What you are asked to do: Lines that include the string "Organizations" are the ones to copy from the entries below.

┌─ Input material

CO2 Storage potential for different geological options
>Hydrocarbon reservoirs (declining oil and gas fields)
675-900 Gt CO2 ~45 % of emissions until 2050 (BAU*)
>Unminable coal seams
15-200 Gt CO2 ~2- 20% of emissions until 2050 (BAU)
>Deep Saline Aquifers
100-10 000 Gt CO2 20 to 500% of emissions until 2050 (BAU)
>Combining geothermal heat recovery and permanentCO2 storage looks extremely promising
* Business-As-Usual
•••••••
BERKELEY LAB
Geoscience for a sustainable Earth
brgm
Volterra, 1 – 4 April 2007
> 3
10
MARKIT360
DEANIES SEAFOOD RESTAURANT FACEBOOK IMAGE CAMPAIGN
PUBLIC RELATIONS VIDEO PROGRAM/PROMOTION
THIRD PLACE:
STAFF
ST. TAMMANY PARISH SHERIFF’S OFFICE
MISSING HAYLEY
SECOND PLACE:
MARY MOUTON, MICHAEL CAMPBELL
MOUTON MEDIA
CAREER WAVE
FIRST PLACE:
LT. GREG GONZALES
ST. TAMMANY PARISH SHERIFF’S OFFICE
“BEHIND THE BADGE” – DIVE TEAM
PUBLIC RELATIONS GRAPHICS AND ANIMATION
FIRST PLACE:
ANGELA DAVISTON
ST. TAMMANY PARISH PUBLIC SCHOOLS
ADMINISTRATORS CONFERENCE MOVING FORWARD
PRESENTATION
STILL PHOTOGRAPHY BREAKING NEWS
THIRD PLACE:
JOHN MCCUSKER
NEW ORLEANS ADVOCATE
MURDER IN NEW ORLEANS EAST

└─
┌─ Input material

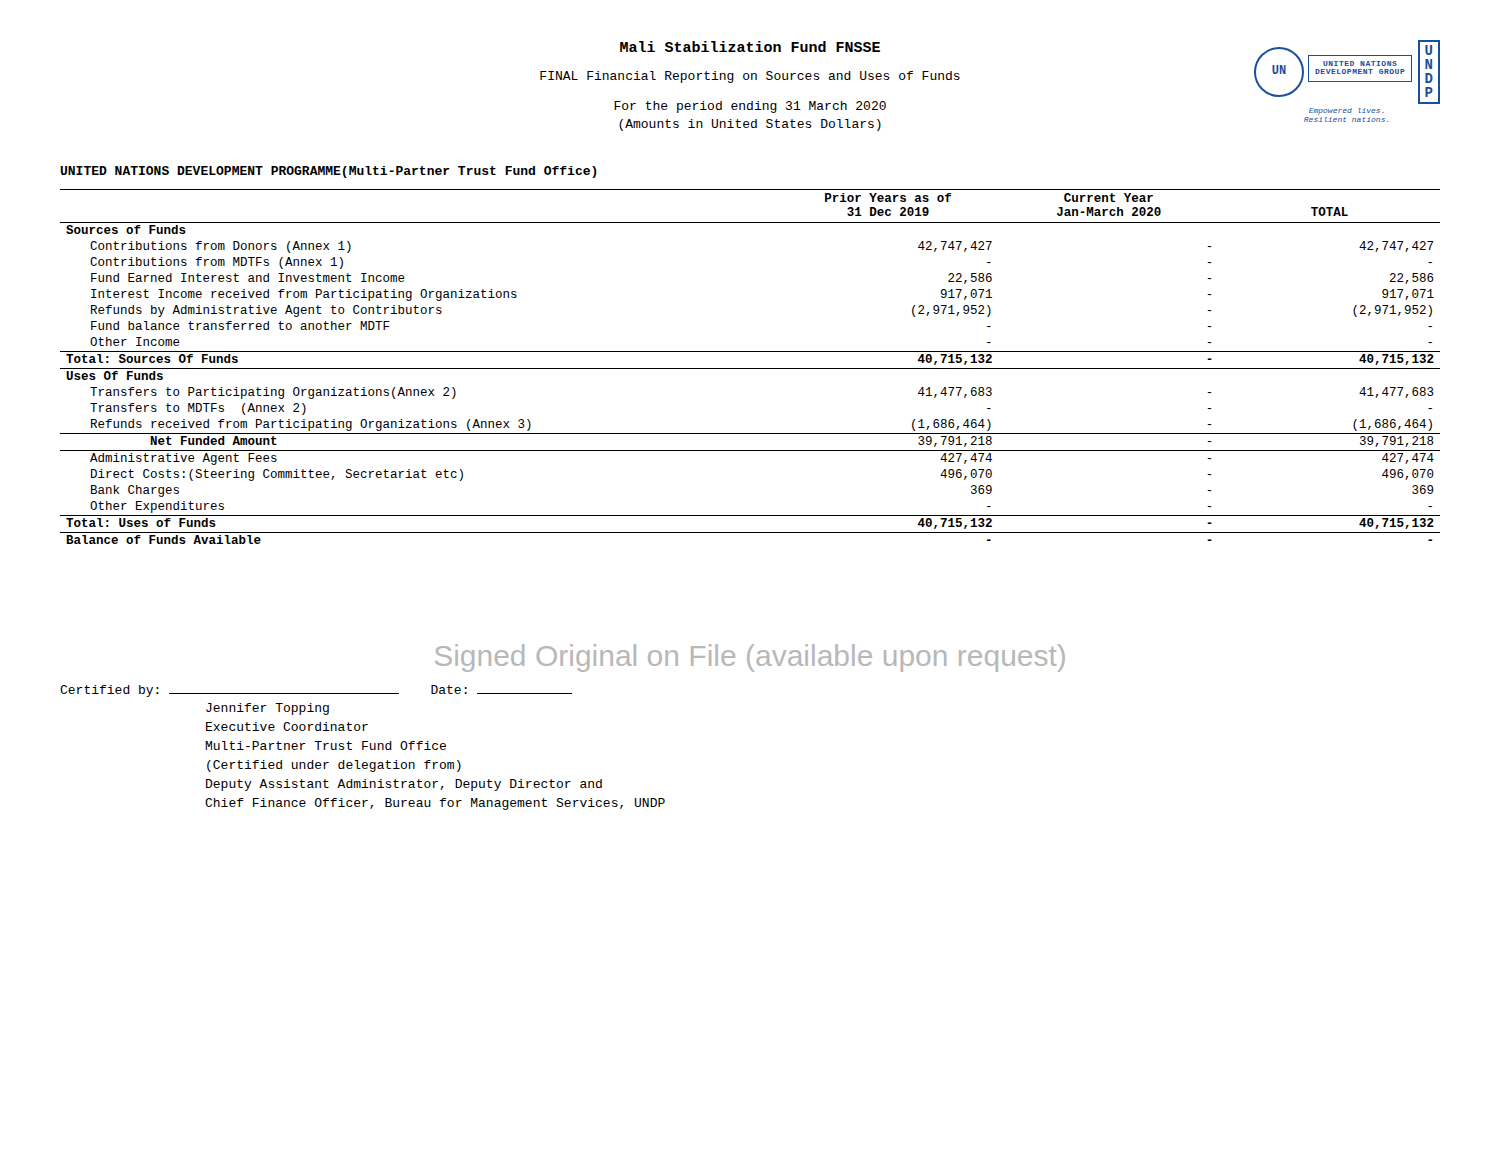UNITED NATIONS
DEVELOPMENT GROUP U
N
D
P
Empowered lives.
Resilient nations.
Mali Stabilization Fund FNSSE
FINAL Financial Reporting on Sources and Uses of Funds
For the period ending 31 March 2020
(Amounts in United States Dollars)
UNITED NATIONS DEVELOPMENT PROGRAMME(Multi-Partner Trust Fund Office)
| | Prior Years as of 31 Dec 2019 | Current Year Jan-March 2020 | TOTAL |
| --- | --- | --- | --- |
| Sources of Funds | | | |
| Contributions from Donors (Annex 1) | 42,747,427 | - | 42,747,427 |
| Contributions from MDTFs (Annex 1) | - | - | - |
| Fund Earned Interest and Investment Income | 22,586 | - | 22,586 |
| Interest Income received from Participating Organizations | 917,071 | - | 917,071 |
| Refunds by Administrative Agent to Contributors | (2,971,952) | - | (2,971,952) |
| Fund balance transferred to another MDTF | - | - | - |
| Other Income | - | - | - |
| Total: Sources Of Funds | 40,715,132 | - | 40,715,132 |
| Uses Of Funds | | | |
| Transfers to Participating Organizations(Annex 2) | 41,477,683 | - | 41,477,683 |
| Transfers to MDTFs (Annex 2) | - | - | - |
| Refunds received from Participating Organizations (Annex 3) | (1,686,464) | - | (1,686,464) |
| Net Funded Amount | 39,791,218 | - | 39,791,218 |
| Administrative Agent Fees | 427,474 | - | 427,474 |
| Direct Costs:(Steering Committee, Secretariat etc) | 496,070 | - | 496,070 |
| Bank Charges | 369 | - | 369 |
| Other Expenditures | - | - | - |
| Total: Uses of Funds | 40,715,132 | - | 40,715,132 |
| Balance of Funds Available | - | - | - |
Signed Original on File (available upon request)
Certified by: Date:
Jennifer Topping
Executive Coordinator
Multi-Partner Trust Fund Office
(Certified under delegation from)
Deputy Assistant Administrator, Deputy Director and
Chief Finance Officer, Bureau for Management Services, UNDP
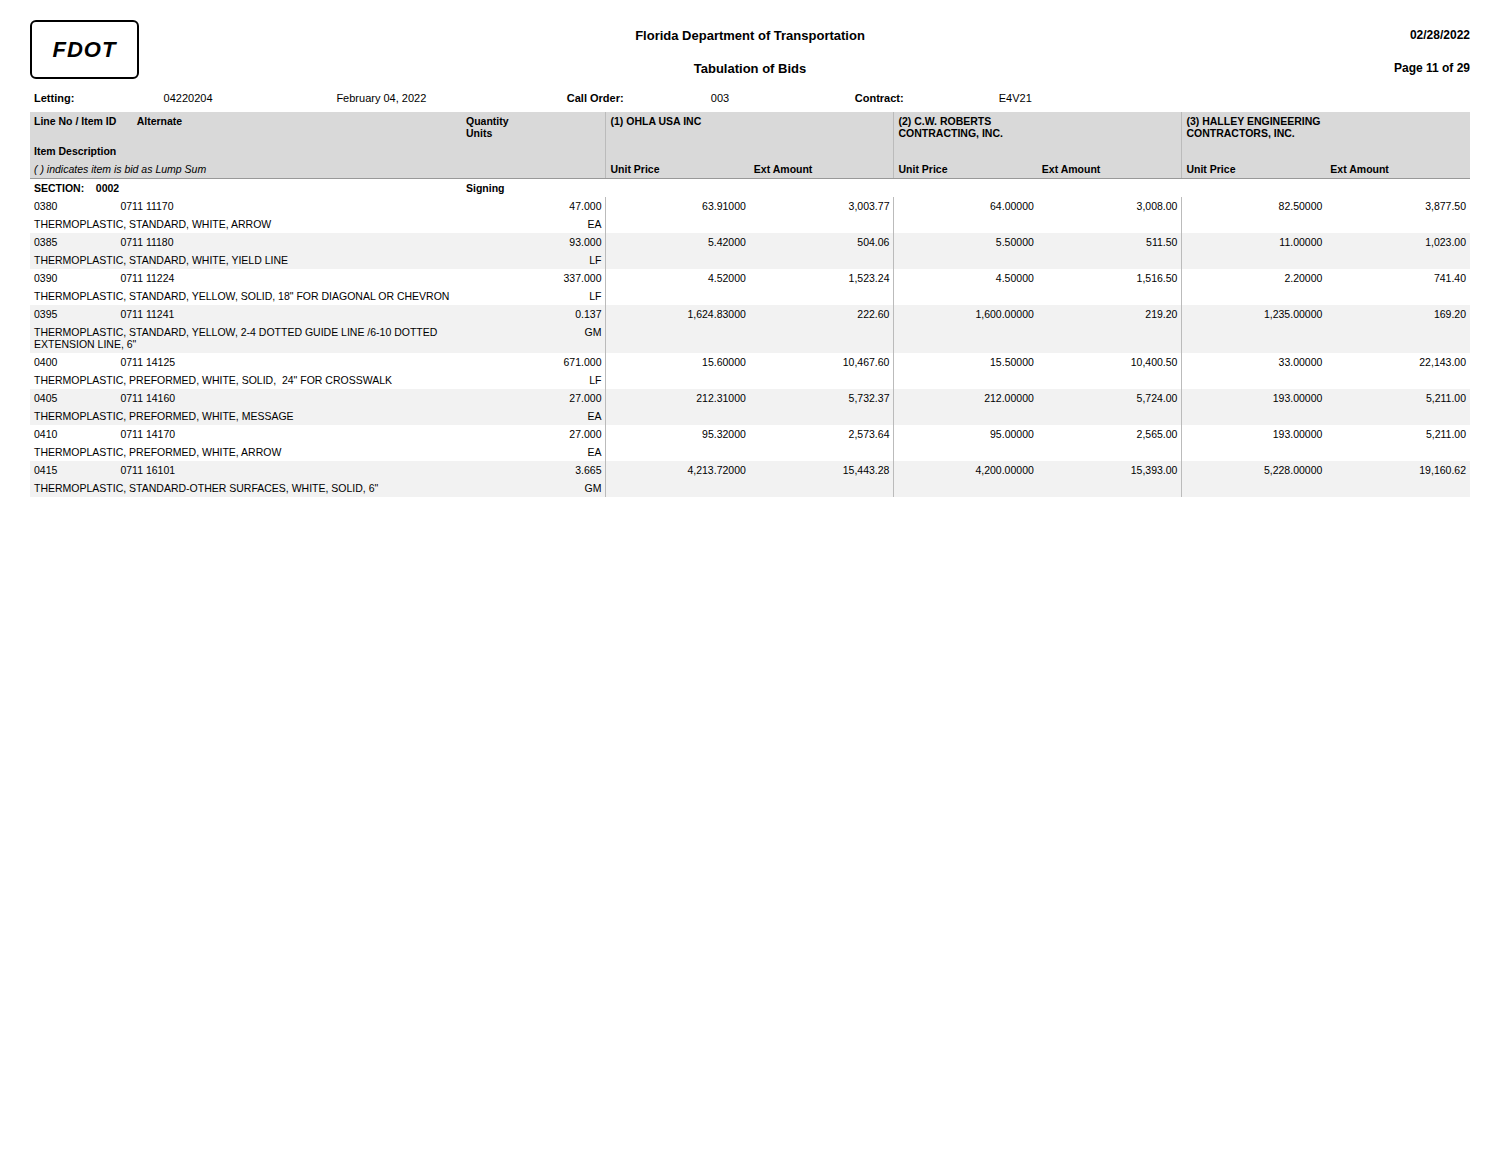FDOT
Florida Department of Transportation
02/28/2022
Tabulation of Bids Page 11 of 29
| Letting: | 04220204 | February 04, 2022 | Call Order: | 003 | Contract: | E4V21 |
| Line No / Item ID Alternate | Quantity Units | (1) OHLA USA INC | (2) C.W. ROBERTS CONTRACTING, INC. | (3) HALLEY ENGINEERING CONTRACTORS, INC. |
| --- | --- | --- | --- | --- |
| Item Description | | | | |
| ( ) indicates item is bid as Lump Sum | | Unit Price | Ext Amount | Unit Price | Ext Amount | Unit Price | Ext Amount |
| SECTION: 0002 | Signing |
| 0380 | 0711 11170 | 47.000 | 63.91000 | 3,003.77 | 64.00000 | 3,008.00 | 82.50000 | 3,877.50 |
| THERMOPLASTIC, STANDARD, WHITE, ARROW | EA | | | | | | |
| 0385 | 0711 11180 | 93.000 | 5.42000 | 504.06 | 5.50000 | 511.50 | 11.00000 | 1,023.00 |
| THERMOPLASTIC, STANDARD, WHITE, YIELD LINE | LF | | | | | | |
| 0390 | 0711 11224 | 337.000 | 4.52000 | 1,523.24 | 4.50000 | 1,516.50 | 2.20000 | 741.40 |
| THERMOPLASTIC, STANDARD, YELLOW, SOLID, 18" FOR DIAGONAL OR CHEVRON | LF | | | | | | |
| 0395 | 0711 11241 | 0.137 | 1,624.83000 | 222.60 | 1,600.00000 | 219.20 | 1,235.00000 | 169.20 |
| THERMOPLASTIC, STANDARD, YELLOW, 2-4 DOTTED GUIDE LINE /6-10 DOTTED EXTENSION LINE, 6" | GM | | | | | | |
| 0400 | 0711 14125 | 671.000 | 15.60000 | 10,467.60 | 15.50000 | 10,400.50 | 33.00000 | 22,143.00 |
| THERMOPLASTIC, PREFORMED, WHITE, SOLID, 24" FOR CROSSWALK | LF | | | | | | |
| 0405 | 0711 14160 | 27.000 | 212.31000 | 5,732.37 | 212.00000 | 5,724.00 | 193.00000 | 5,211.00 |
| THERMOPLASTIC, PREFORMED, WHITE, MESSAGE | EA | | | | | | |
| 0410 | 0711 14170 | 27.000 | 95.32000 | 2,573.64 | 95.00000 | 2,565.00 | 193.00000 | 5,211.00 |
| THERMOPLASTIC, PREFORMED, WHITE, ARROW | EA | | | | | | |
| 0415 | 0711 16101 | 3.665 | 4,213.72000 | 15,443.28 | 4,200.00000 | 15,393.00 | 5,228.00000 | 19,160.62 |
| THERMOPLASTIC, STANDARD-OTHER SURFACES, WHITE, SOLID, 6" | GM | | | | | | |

└─

Exercise response:
| Interest Income received from Participating Organizations | 917,071 | - | 917,071 |
| Transfers to Participating Organizations(Annex 2) | 41,477,683 | - | 41,477,683 |
| Refunds received from Participating Organizations (Annex 3) | (1,686,464) | - | (1,686,464) |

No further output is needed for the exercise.